━━ Records ━━

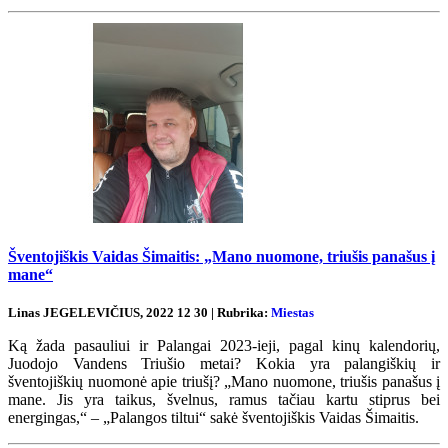
Šventojiškis Vaidas Šimaitis: „Mano nuomone, triušis panašus į
mane“
Linas JEGELEVIČIUS, 2022 12 30 | Rubrika:
Miestas
Ką žada pasauliui ir Palangai 2023-ieji, pagal kinų kalendorių,
Juodojo Vandens Triušio metai? Kokia yra palangiškių ir
šventojiškių nuomonė apie triušį? „Mano nuomone, triušis panašus į
mane. Jis yra taikus, švelnus, ramus tačiau kartu stiprus bei
energingas,“ – „Palangos tiltui“ sakė šventojiškis Vaidas Šimaitis.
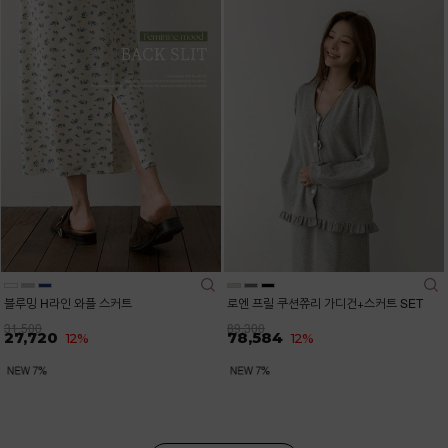
블루밍 H라인 와플 스커트
로엔 프릴 쿠션쮸리 가디건+스커트 SET
31,500
89,300
27,720
78,584
12%
12%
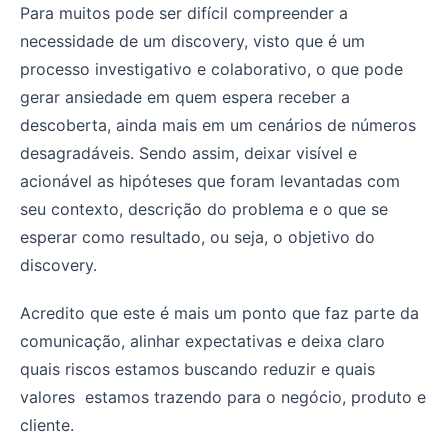
Para muitos pode ser difícil compreender a
necessidade de um discovery, visto que é um
processo investigativo e colaborativo, o que pode
gerar ansiedade em quem espera receber a
descoberta, ainda mais em um cenários de números
desagradáveis. Sendo assim, deixar visível e
acionável as hipóteses que foram levantadas com
seu contexto, descrição do problema e o que se
esperar como resultado, ou seja, o objetivo do
discovery.
Acredito que este é mais um ponto que faz parte da
comunicação, alinhar expectativas e deixa claro
quais riscos estamos buscando reduzir e quais
valores estamos trazendo para o negócio, produto e
cliente.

━━━

§ **Directions**
Look above for the line with "Juodojo Vandens Triušio"; quote it and every line after it, stopping after the line with "necessidade de um discovery, visto que é um", exactly, with nothing added and without pictures.

§ **Answer for this exercise**
Juodojo Vandens Triušio metai? Kokia yra palangiškių ir
šventojiškių nuomonė apie triušį? „Mano nuomone, triušis panašus į
mane. Jis yra taikus, švelnus, ramus tačiau kartu stiprus bei
energingas,“ – „Palangos tiltui“ sakė šventojiškis Vaidas Šimaitis.
블루밍 H라인 와플 스커트
로엔 프릴 쿠션쮸리 가디건+스커트 SET
31,500
89,300
27,720
78,584
12%
12%
Para muitos pode ser difícil compreender a
necessidade de um discovery, visto que é um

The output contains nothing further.